For sure, extremely rare for a cat to go bad that soon. Naturally fuel is the first thing to look at and especially burning oak. I've always said that oak needs 3 years after being split before burning it. Even if you let the stove get to 250 stove top or above and wait 15 minutes before engaging the cat, that oak can still have lots of moisture in it and that will kill a cat fast. I hope this is not the reason but thought I'd just throw it out. But as stated, it is extremely rare. I really hope the new cats take care of these problems and I've heard some good things about them. For sure our next cat will be the steel cat.
 
The cat on our Keystone showed slight hairline fractures after the first year of 24/7 burning. At the beginning of the second season, I noticed that it was harder to get the cat to glow. All was fine during my post-Christmas cleaning as the cat only exhibited the same hairline cracks. At the end of the season when I removed the cat there was some crumbling on the top but the bottom was severely crumbled. It appeared to be damage from flame impingement. The two stove operators (my wife and I) had resorted to running in non-bypass mode longer to try to get the cat to light off so we likely damaged the poor critter.

* [Source material]

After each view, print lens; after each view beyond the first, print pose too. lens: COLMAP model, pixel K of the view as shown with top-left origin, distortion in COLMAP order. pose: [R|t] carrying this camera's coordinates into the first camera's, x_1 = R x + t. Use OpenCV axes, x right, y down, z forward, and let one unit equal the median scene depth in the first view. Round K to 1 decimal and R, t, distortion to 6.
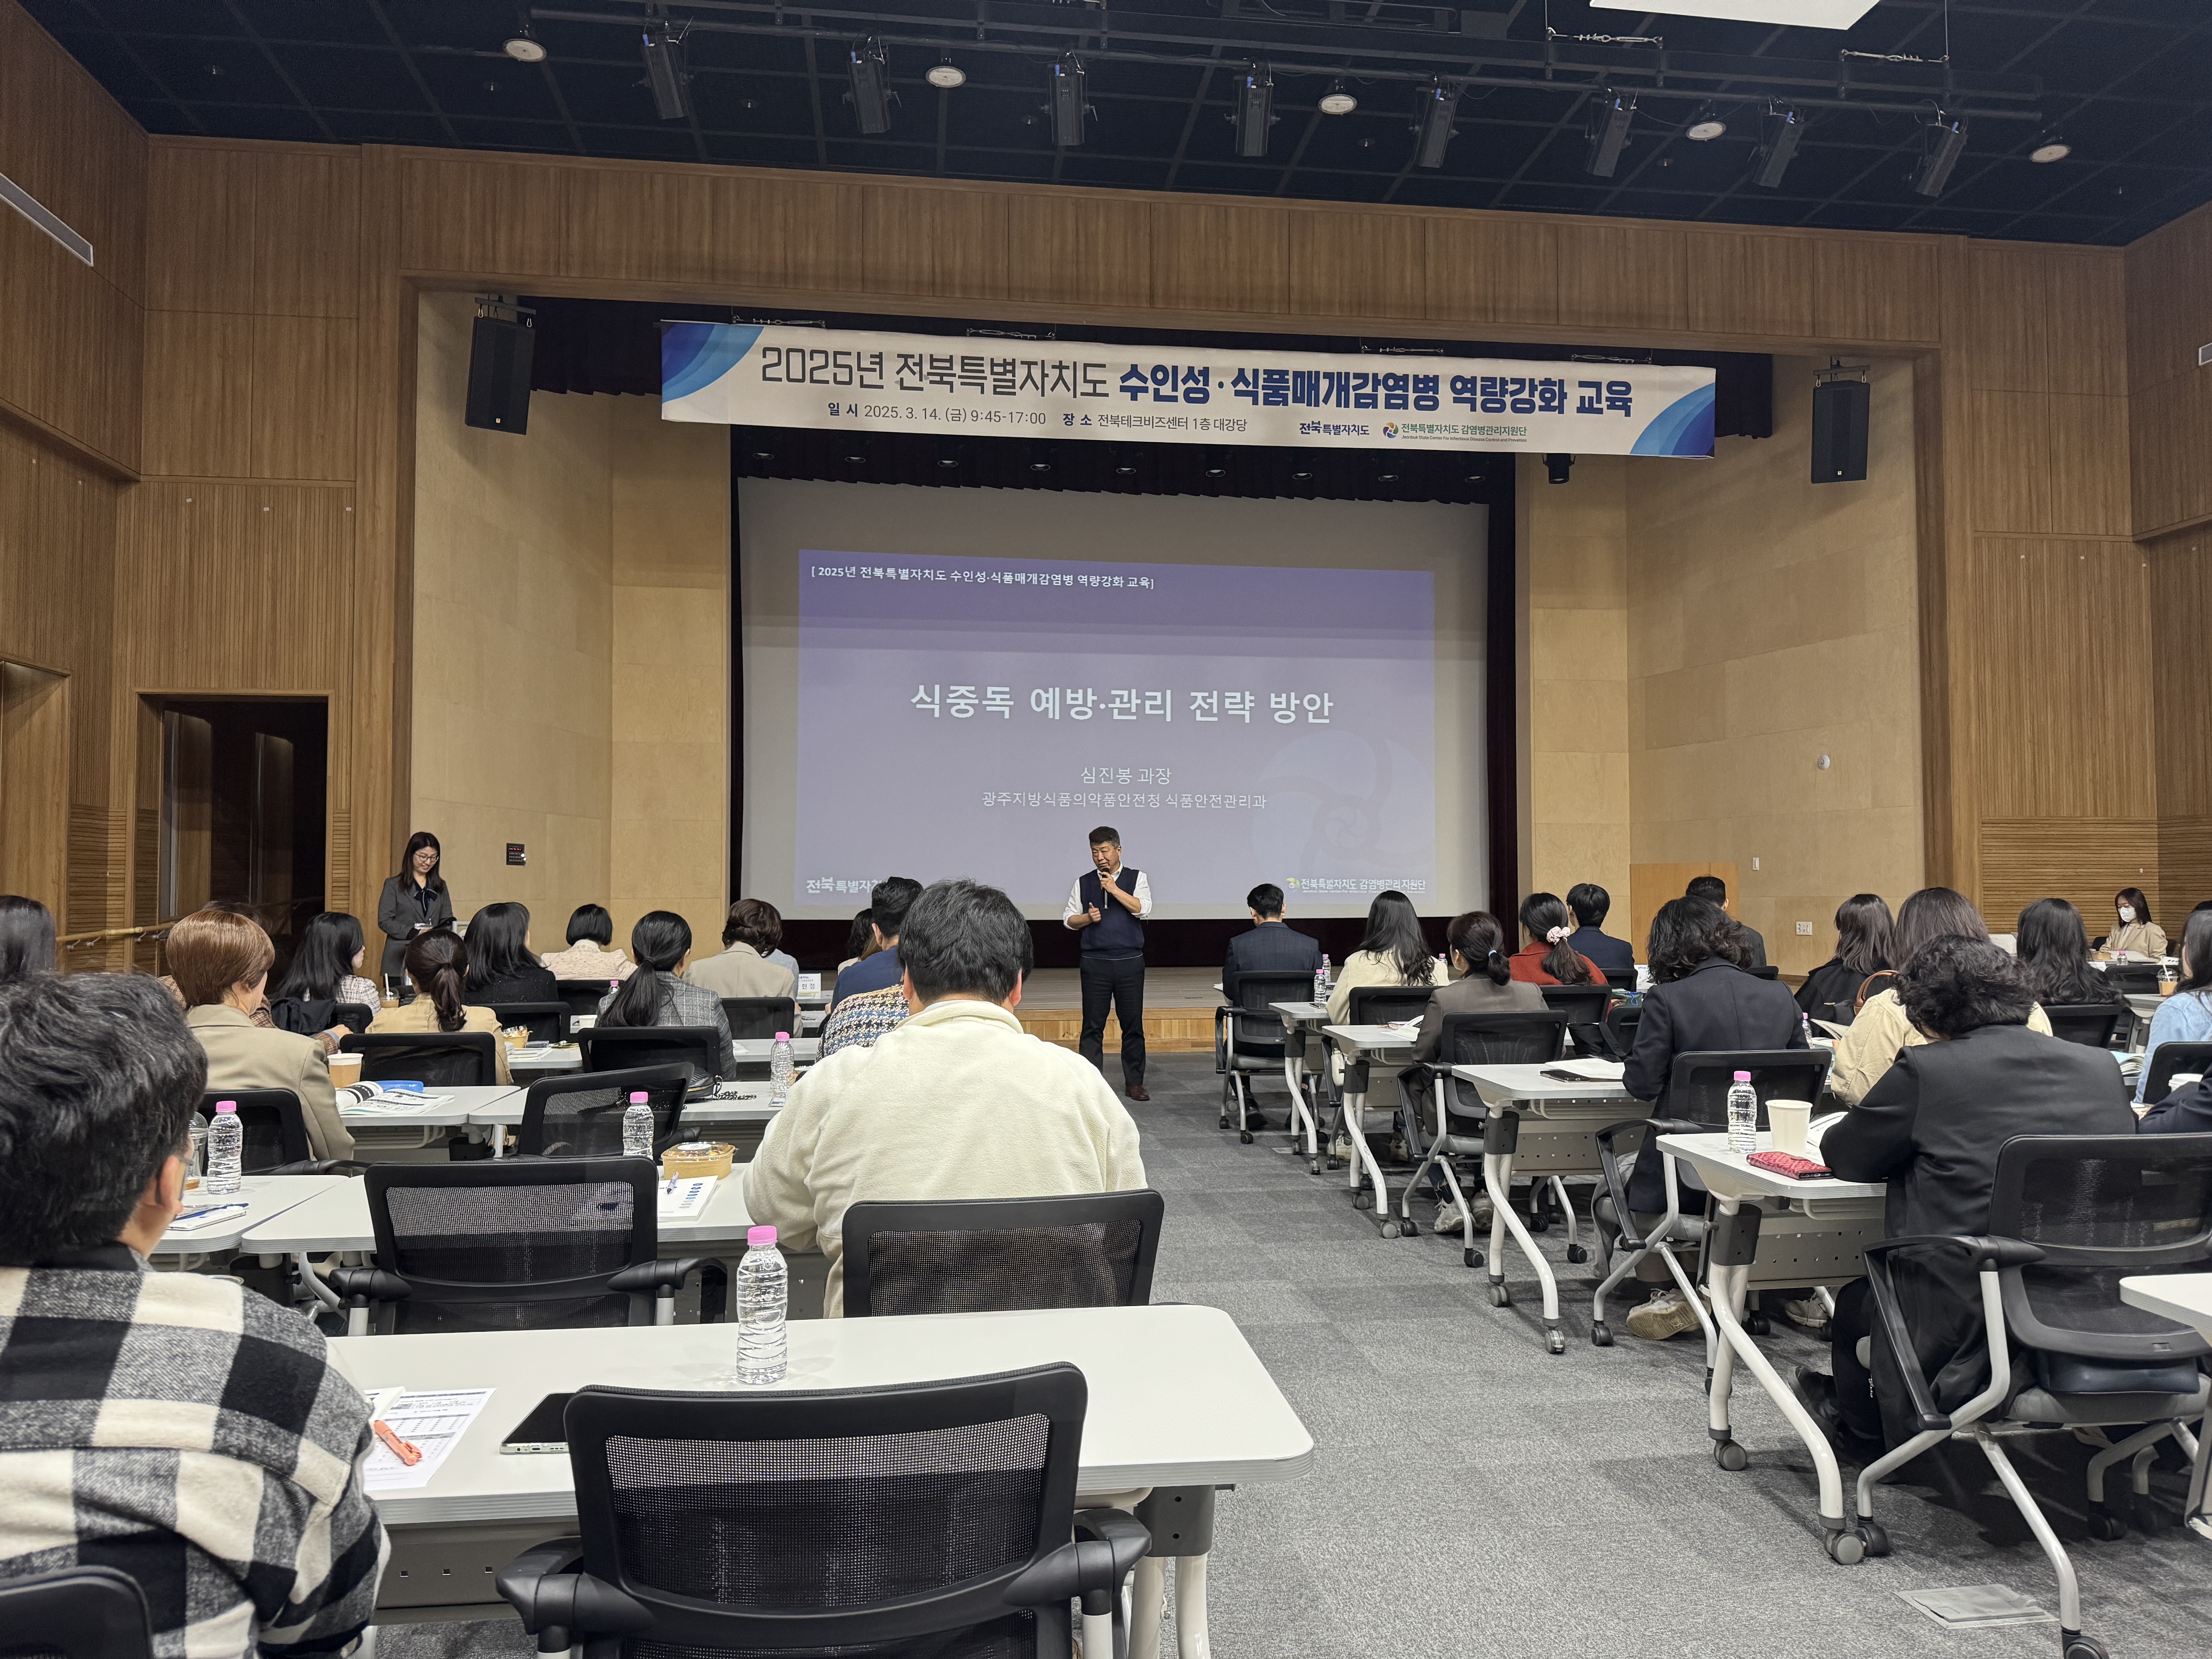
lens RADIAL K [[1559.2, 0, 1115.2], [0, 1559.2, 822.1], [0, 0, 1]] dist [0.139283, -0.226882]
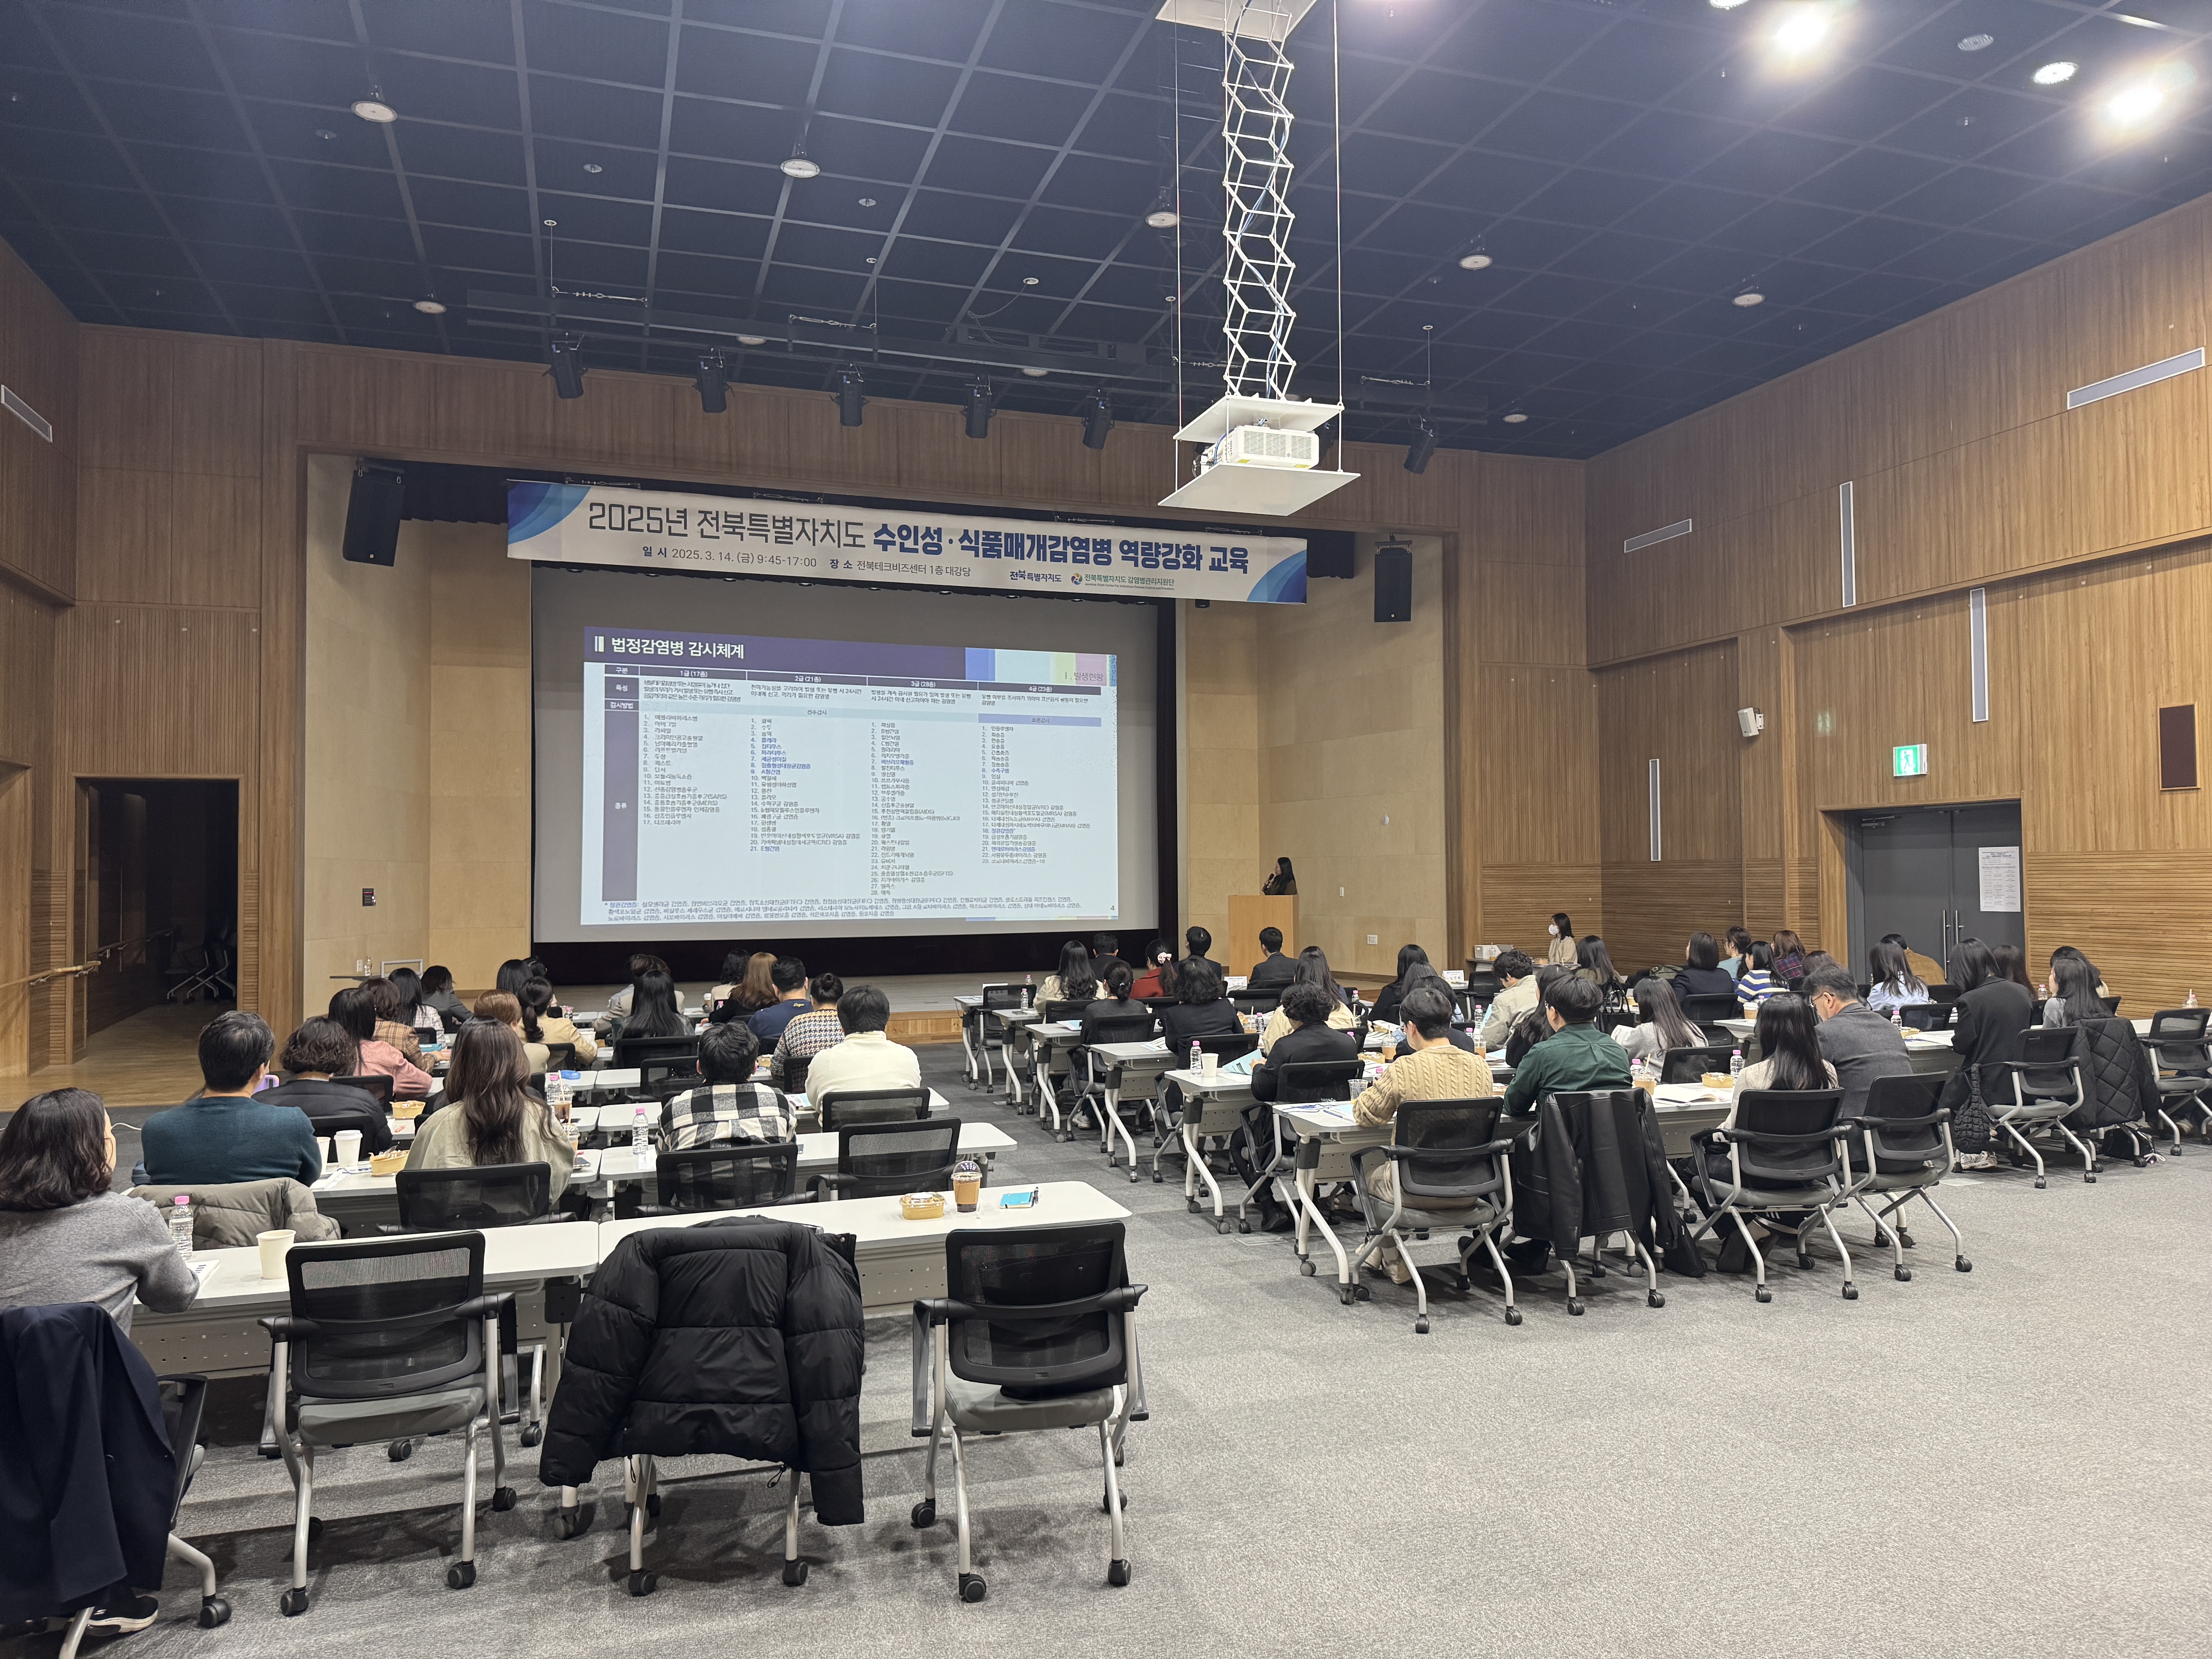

* [Exercise instructions]
#1 Rewrite the passage of the wood stove post between "The cat on our" and "the poor critter.", inclusive, replacing "Keystone" with "Fireview".
#2 Extend the wood stove post with a few sentences that pick up after its final line.

* [Responses per task]
#1
The cat on our Fireview showed slight hairline fractures after the first year of 24/7 burning. At the beginning of the second season, I noticed that it was harder to get the cat to glow. All was fine during my post-Christmas cleaning as the cat only exhibited the same hairline cracks. At the end of the season when I removed the cat there was some crumbling on the top but the bottom was severely crumbled. It appeared to be damage from flame impingement. The two stove operators (my wife and I) had resorted to running in non-bypass mode longer to try to get the cat to light off so we likely damaged the poor critter.

#2
I took the cat to the August open house and showed it to Mike H. He said that we could eke some more life out of it and said that it was OK to keep using it while we waited for the stainless steel replacement. The stove continued to perform poorly but once the stainless steel cat arrived and I installed it well, WOW! The new cat lights off easily, heat output is greater, and we burned at least a half cord less this season despite colder temperatures.

The stove performs like it did when new and Woodstock supplied the replacement at no charge; outstanding customer service yet again from Woodstock. In addition to the Keystone we own the Mini Franklin for our master bedroom. When the new stove comes out we will be buying that and reassigning the Keystone to a future three-season room.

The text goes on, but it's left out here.